=== 抜粋本文 ===
▼▼▼

ノークリサーチは2016年10月25日、調査レポート「2016年版 中堅・中小企業のITアプリケーション利用実態と評価レポート」の「グループウエア」カテゴリに関するサンプルおよびダイジェストとして、国内中堅・中小企業におけるグループウエアの導入社数シェアおよび今後のニーズに関する分析結果を発表した。

国内中堅・中小企業が導入済みのグループウエア製品/サービス
(出所:ノークリサーチ)
[画像のクリックで拡大表示]

 ポイントは3つある。(1)長らく安定状態だった導入社数シェアに変動が生じ、上位3製品のうち2つが順位を落とした。(2)SaaS形態グループウエアの占める割合は、9.0%(2015年)から29.7%(2016年)と大幅に増加した。(3)年商20億円未満でも、「独自アプリケーション作成」や「ワークフロー機能」のニーズがある。

 年商500億円未満の中堅・中小企業におけるグループウエアの導入社数シェアは長い間、「サイボウズOffice」、「IBM Notes/Domino」、「Microsoft Exchange Server」が上位3位までを占めていた。しかし、2016年では大きな変化が生じた。長らく2位だった「IBM Notes/Domino」が3位に、従来は3位を維持してきた「Microsoft Exchange Server」が7位へと順位を落とした。こうした中でも「サイボウズOffice」は首位を堅持した。

▲▲▲

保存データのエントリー
▼▼▼

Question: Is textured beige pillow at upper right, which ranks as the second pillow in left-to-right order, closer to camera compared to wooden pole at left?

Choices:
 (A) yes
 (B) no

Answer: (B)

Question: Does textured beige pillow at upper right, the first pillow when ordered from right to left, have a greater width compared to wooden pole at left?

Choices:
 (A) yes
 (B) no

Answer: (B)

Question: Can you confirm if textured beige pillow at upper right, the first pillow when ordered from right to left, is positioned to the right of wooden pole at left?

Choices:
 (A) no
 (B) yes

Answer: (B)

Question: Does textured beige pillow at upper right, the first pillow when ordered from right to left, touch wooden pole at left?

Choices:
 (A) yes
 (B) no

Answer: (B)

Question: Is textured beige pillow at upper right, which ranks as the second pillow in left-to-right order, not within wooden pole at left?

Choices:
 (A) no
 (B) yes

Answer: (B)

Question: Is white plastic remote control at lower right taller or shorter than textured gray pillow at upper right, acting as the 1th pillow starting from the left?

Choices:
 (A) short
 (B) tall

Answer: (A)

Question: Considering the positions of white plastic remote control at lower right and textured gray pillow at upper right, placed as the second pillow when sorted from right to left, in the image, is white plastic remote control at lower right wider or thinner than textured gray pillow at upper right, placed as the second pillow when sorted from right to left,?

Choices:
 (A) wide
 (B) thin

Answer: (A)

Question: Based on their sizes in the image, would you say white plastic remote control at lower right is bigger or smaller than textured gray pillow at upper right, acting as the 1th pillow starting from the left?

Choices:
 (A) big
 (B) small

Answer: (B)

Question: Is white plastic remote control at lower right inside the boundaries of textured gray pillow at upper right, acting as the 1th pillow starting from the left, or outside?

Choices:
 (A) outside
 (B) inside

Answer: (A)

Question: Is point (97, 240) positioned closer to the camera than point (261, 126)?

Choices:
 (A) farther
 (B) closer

▲▲▲

=== 課題 ===
#1 記事によると、2016年にSaaS形態のグループウエアが占めた割合は何%か。
#2 記事のうち、「国内中堅・中小企業が導入済みのグループウエア製品/サービス」を含む語句で始まり「フロー機能」のニーズがある。」で終わる部分を、そのまま書き写せ。
エントリーはここでは一切使わない。

=== 各課題の解答 ===
#1 29.7%

#2
国内中堅・中小企業が導入済みのグループウエア製品/サービス
(出所:ノークリサーチ)
[画像のクリックで拡大表示]

 ポイントは3つある。(1)長らく安定状態だった導入社数シェアに変動が生じ、上位3製品のうち2つが順位を落とした。(2)SaaS形態グループウエアの占める割合は、9.0%(2015年)から29.7%(2016年)と大幅に増加した。(3)年商20億円未満でも、「独自アプリケーション作成」や「ワークフロー機能」のニーズがある。